Since the dawn of the home schooling movement in America, the question has been asked: “Can home schoolers compete academically with their brick-and-mortar counterparts?” Since every serious study has supported home schooling in that regard, you don’t hear the question much these days. Perhaps more readily seeing the value of sports in their sons’ lives, fathers have continued to ask a different question: “Can home schoolers compete athletically with their brick-and-mortar counterparts?”
Fathers, home schooled children are answering that question every day.
Michael Beasley, who was recently signed by the Miami Heat after a year at Kansas State University, is a former home schooled student who was once projected as being the first “home school to the NBA” basketball player.

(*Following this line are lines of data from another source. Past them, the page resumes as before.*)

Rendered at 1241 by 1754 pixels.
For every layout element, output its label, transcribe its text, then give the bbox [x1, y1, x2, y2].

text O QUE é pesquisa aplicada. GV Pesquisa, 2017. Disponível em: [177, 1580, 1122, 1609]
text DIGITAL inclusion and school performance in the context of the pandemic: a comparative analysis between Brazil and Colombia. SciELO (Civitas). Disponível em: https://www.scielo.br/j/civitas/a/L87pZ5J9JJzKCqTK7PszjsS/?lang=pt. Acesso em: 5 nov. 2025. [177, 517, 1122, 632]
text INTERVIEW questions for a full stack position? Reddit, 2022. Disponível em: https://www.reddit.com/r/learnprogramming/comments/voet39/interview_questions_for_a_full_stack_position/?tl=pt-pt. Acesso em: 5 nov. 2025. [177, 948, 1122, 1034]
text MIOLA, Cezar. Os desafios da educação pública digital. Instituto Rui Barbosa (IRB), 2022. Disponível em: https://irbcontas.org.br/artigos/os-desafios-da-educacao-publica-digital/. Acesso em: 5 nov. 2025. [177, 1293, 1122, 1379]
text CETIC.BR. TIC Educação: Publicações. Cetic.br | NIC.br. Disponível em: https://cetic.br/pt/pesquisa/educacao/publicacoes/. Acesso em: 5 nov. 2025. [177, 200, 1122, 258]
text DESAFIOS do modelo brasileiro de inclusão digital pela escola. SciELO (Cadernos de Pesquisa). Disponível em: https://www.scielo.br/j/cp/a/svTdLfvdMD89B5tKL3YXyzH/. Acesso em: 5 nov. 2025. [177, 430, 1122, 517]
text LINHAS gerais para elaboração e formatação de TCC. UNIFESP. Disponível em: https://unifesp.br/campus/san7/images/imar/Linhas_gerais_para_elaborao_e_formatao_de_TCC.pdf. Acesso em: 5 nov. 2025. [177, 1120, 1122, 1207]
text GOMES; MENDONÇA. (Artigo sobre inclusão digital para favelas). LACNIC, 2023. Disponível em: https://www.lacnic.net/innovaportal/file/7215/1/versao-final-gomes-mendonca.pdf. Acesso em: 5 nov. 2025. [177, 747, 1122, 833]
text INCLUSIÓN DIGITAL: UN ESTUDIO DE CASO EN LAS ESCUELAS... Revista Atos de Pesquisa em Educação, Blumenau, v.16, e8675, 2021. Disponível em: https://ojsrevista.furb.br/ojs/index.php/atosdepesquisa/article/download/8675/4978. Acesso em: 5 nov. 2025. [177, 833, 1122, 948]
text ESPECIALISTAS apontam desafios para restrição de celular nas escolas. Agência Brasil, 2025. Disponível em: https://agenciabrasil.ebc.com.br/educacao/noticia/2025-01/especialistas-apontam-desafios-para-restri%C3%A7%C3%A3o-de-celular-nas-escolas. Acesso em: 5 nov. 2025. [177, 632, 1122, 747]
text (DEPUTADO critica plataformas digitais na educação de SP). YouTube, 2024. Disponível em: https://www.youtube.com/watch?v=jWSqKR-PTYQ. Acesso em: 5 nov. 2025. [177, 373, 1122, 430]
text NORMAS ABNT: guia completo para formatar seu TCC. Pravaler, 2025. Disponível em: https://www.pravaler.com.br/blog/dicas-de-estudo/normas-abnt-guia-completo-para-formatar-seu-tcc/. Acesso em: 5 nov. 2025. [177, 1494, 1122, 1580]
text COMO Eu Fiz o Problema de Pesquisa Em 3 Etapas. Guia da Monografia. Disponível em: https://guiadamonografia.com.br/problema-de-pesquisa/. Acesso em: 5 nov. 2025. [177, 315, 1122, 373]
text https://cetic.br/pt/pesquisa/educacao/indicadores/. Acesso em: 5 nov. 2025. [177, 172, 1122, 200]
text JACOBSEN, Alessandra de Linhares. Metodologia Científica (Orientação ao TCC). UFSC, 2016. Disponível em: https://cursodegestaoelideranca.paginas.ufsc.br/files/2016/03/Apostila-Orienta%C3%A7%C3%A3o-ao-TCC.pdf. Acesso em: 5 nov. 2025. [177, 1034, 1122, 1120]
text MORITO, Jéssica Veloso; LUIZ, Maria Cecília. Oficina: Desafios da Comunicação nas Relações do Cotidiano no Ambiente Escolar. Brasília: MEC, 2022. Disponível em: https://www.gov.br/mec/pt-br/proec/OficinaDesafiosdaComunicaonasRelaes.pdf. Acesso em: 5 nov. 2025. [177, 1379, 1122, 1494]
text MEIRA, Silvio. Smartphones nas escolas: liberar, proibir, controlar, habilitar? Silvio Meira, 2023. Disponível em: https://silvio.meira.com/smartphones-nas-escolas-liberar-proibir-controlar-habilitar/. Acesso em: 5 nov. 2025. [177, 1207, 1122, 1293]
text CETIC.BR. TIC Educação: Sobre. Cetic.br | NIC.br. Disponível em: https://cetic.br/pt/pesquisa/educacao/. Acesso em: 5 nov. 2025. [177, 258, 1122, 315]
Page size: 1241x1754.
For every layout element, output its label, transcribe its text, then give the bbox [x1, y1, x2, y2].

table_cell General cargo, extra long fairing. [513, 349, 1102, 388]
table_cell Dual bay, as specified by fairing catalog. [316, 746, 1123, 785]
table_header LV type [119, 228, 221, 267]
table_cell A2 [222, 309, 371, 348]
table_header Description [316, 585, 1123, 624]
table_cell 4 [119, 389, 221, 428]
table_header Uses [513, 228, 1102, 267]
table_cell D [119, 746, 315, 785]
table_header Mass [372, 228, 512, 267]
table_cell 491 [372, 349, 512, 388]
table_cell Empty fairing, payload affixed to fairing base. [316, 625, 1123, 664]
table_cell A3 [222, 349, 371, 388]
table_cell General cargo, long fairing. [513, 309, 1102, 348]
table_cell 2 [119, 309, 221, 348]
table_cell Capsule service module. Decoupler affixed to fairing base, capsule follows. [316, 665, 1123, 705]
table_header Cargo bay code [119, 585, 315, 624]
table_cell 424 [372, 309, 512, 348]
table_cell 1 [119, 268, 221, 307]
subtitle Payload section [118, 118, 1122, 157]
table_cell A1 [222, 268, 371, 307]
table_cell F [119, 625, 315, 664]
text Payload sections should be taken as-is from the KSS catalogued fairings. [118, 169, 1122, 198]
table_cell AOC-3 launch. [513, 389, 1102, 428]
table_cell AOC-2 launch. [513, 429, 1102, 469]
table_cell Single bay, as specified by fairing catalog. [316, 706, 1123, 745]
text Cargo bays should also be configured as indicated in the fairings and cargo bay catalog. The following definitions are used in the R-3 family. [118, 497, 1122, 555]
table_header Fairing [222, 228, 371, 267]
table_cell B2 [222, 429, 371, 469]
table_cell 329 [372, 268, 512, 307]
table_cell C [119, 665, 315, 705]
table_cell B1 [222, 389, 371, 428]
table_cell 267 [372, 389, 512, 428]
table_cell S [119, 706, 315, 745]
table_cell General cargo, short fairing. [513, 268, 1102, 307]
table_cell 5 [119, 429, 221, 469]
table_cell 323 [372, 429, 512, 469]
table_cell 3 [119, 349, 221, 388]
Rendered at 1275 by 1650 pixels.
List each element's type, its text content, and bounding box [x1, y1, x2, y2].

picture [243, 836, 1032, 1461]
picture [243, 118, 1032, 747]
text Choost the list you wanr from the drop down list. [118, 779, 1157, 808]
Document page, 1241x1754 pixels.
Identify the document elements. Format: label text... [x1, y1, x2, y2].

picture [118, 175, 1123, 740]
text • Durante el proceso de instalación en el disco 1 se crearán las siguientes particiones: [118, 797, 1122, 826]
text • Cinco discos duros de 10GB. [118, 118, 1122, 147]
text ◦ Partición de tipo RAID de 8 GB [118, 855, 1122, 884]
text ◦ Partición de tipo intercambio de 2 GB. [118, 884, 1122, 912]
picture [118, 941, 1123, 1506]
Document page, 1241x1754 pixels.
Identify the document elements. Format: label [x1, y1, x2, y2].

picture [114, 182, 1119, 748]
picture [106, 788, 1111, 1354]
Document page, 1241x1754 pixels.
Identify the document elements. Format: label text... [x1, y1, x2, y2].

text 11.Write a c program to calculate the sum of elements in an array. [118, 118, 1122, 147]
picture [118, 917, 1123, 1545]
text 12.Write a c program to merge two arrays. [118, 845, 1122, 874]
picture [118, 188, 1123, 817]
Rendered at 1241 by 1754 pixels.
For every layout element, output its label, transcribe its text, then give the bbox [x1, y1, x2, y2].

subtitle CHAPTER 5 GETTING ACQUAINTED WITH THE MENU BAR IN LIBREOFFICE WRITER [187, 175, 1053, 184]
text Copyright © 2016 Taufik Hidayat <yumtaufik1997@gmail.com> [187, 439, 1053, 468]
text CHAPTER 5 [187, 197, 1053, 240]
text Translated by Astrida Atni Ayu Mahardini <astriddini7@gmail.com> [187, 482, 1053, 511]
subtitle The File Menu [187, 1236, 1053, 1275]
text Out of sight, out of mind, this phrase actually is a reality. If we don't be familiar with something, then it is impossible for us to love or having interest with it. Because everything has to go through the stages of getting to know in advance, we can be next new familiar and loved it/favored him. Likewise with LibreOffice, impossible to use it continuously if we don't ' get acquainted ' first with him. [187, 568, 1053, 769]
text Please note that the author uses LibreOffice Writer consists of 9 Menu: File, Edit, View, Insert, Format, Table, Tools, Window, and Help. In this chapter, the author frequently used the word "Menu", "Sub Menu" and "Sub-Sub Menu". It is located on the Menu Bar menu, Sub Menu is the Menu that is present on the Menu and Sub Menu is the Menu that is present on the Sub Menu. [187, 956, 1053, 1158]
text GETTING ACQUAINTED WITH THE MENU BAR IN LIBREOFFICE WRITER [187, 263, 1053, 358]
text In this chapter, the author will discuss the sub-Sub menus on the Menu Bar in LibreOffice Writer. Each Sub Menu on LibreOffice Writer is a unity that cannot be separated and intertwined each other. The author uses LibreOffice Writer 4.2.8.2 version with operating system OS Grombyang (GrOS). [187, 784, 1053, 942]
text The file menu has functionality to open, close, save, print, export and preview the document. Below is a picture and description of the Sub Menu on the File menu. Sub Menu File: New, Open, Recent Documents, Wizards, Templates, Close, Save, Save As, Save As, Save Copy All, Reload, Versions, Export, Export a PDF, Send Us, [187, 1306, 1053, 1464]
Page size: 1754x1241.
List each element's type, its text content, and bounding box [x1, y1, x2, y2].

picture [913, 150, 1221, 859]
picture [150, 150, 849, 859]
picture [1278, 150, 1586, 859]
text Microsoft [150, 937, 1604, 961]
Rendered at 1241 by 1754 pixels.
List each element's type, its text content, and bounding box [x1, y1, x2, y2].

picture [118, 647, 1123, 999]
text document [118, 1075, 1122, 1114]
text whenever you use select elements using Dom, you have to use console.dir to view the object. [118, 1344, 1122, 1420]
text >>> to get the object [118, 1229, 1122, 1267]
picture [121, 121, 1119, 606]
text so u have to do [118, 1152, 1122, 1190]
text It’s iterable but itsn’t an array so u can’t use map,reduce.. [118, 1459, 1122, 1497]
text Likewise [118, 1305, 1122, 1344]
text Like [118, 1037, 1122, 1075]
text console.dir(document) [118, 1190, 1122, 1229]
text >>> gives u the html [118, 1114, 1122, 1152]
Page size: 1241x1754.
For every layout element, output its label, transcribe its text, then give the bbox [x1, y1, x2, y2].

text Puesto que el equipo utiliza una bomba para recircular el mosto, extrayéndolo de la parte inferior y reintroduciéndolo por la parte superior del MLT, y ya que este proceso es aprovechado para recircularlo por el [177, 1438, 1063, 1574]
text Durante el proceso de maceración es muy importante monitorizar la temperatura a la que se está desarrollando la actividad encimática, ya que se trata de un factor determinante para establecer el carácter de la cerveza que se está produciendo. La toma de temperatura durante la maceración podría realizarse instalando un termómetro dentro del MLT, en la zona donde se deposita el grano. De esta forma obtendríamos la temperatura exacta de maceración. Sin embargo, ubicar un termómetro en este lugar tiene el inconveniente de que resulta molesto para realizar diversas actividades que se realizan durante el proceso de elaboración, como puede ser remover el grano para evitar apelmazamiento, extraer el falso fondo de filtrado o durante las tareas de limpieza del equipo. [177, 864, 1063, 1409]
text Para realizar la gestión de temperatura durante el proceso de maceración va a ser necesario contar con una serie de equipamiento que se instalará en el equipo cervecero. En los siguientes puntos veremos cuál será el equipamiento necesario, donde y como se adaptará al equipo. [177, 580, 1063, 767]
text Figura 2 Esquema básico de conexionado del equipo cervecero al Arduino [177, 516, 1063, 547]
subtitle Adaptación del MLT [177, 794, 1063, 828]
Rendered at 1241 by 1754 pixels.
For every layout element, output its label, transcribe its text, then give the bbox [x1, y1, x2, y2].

“Home school to the NBA?” Get used to the phrase.
University of Florida quarterback Tim Tebow is no doubt headed for the NFL, where former home schooler Washington Redskins defensive end Jason Taylor has already found a home. Tim Tebow was home schooled by his parents, Robert and Pam Tebow, whose five home-schooled children have all received college scholarships academically, athletically, or in music. Tim Tebow has won a national championship at Florida, as well as the Heisman Trophy.
On the baseball front, there now exists a Home School World Series Association, whose participants have been signed by the Philadelphia Phillies and Minnesota Twins organizations.
Venus and Serena Williams, two of the most accomplished tennis players in history, were home schooled.
Home schooling doesn’t appear to be much of an obstacle for skaters. Seton Home Study School alumnus Ryan Bradley is a three-time U.S. Collegiate skating champion, and a 2007 U.S. Nationals silver medalist. Katherine Hadford, another Seton Home Study School student, is a three-time Hungarian Figure Skating Championship medalist.
In gymnastics, seven-time U.S. National gymnast and Seton Home Study School alumna Katie Heenan just received the 2008 Honda Award as the nation’s top female collegiate gymnast. Katie is currently at the University of Georgia, where she and her team have won the NCAA Women’s Gymnastics Championship. Katie is in good company, as Carly Patterson, the 2004 gymnastics Olympic gold medalist, was also home schooled.
Rather than being a hindrance to athletics, home schooling is increasingly recognized as a boon to athletic life. In a 2005 USA Today article entitled “Elite Take Home-School Route,” author Sal Ruibal suggests that home schooling is the educational method of choice for exceptionally gifted athletes. The article demonstrates that home schooling provides the perfect situation for athletes to excel, as they are not bound by the constraints of the formal-schooling classroom day. In these exceptional cases, home schooling is viewed as the gifted athlete study program.
More commonly, for team sports, there are two athletic roads that a home schooled child can pursue in America today. First, in many cases, he or she can play for the local public school team, as over twenty states now allow home school participation in public school athletic programs. This was the road chosen by the Tebow family, as they wanted Tim to play in a competitive setting.
Second, the student can play in a home school league, where he or she will play alongside other home school students. In the years to come, as home schooling continues to be a growing educational trend in America, and as the estimated number of home schooled students across the country surpasses the two million mark, home school teams will become increasingly common—and increasingly competitive. Many states now have competitive home schooling teams in baseball, football, soccer and basketball.
Those who have home schooled quickly realize that the dedication necessary for high achievement in sports is a natural outgrowth of the lessons learned through home learning. When the Women’s Professional Soccer League kicks off in 2009, you may see Katie Klaas Erikkson driving for a goal. Erikkson, who has already played in the W-League, the highest women’s league in the country, was home schooled.
In an article entitled: “Soccer Kids” on the HSLDA website several years ago, Katie said:
“At public school, I saw kids do the minimal work required to get through classes. At home, we were always taught to work our hardest at things. We were reminded that God commands us to do our best in everything, that we are working for Him and not for people. I think even in soccer you can see the mentality of ‘what’s the least I can do to get by.’ We had the mentality of ‘what’s the most we can do.’ If my coach told me I need to work on something, I would go work on it. We were used to working on our own.”
Katie’s comments suggest a simple notion: that home schooling habits of diligence, perseverance, and goal orientation directly translate to the playing field. As Aristotle observed: “We are what we repeatedly do. Excellence, then, is not an act, but a habit.”
Fathers, on a practical level, try to get involved in home schooling athletic groups in your area. As a father, it should be a source of pride that home schooling programs are producing world-class athletes. Make an effort to get your children involved in these home schooling leagues, and be willing to help coach when you get there! If your children are too young to play in high school leagues, take them to see some local home school league games, illustrate to them that children with their same educational background are excelling on the field athletically as well as off the field academically.
Thanks for reading my articles on fatherhood this year, and thank you for all your kind comments and prayers.
May all you fathers and your families have a Blessed Christmas.